Daniel Gumbiner’s brief editors’ note points out in its first sentence that “it seems more difficult than ever for us to arrive at a consensus about what it true.” The longer introduction by Sarah Vowell gets to Donald Trump by the fourth paragraph, and the rest of the intro is a batshit highlight reel of the things that Trump actually did and said but that could not, in the end, prevent his rise to the presidency. (In case you need to feel that twisting hollowness in the gut once more.) Even the cover art for once seems to evoke the mood of the book. Some days the landscape seems peaceful, but the house is, indisputably, on fire.

What this means for BANR 2017 is that anything not about the current political climate is inherently less interesting and vital than the items that are. The first entry, the brief “Fable” by Teju Cole, is an allegory about “the Adversary” growing stronger against a people’s predictions. A spiritual sibling is Mark Polanzak’s “Giant,” about a large being who is interesting when he first comes to town but then won’t go away. Are these examples of the “best” writing of the year? Probably not. But they fit the times.

Several of the essays feel familiar from having been circulated heavily online. These include Masha Gessen’s “Autocracy: Rules for Survival” and the piercing closer “Who Are All These Trump Supporters?” by the incomparable George Saunders. (That one originally appeared in the summer of 2016; I’m not sure why they reached so far back for this “2017” selection, but I’m glad I have it in print all the same.) I’m also grateful for the inclusion of Ta-Nehisi Coates’ “My President Was Black,” which serves as a thoughtful post-script to the Obama presidency. I had never really understood how Obama was culturally “black” until reading this essay, and I especially liked the areas where Coates and Obama disagree. The piece pairs well with Marilynne Robinson’s interview with the former president in last year’s book.

Hmmm. Ah….

Well. Just needed a second to once again reel mentally from contemplating the dramatic fall from one sitting president to the next. God. Damn.

Other selections that are very current include Louise Erdrich’s reporting from the Standing Rock protests in North Dakota and an excerpt from a legal decision by Justice Sonia Sotomayor. The presumably fictional story “Uncanny Valley” by Anna Wiener feels like a compact version of what I imagine The Circle to be about, and it’s followed by Andrew Sullivan’s first-hand account of coming out of a technology-induced hypnosis, “I Used to Be a Human Being.” I’d bet we could track a general increase in writings about technology throughout the past 15 years of BANR, but the peak might be at hand.

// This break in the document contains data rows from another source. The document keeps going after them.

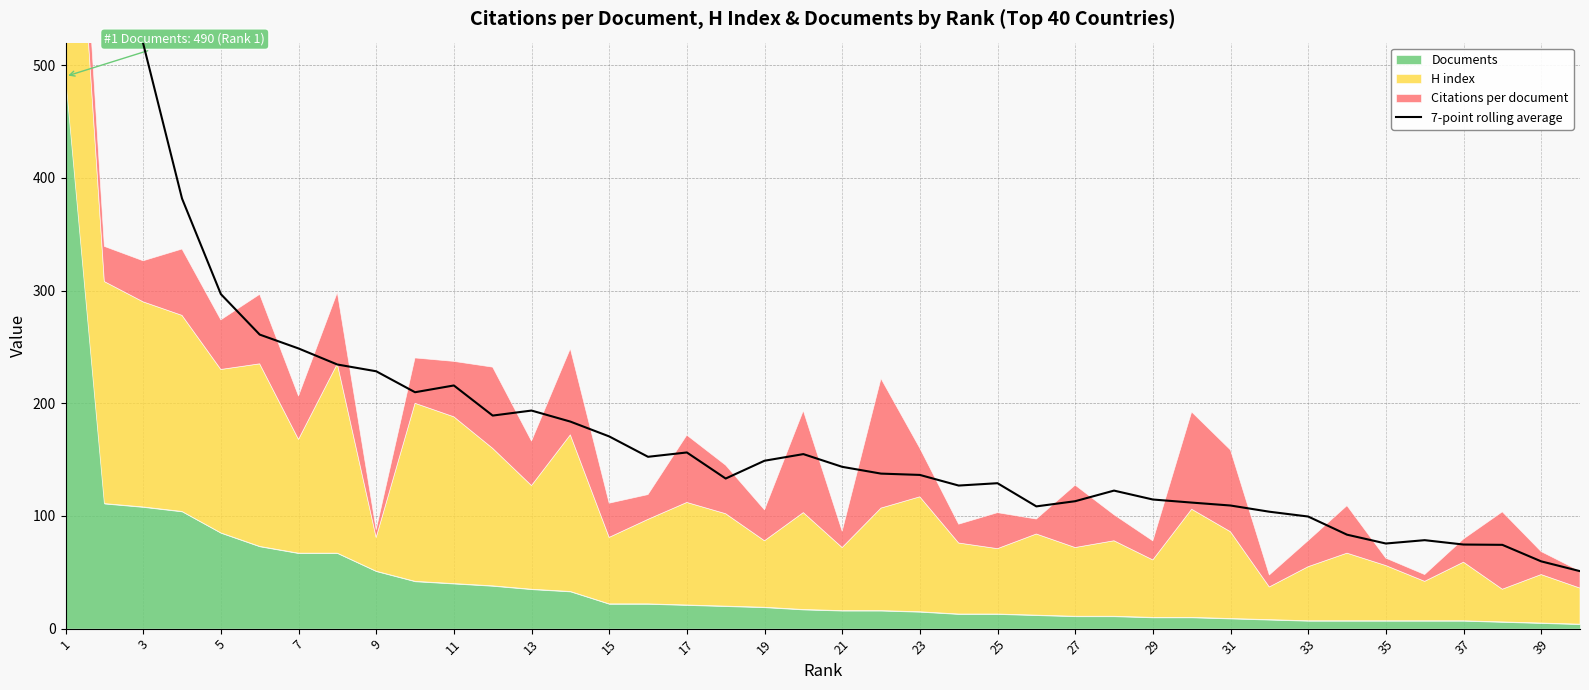

What is the smallest value displayed?

51.0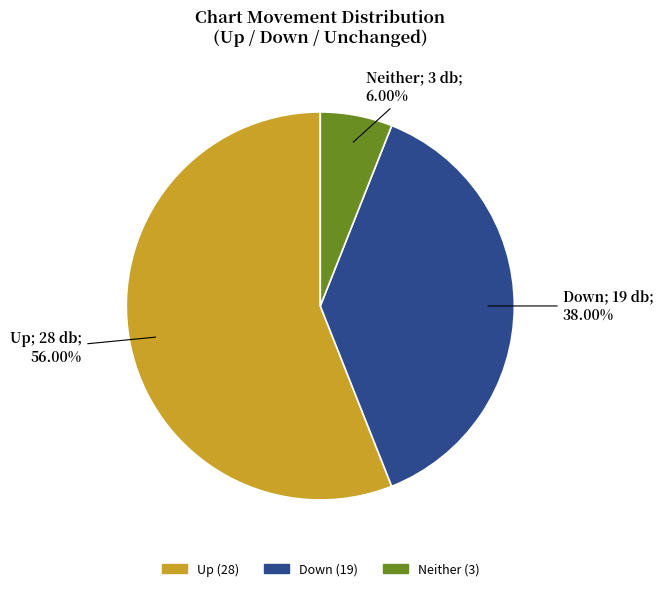

Is there a majority slice in this chart?

Yes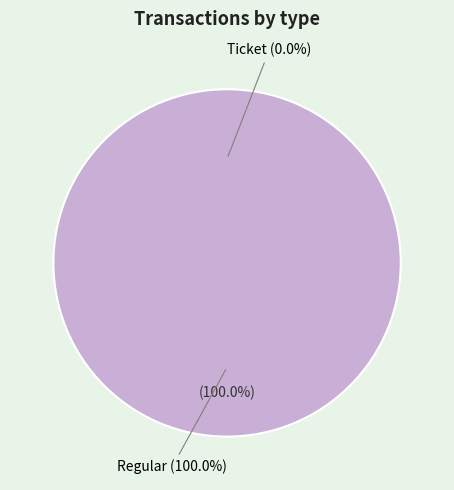

True or false: Regular accounts for 99% of the total.

False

There are a few other illuminating pieces, including an oral history of a twin whose brother died, a grim memoir about growing up in a Mennonite community, and an even grimmer recovered diary of a work camp prison guard from Siberia in 1935. These intense entries would stand out in any BANR collection, but this year it all comes down to that Saunders essay, expertly placed at the very end the book: an account of facing the many mini American paradoxes, and the anxiety that came when “the center failed to hold.”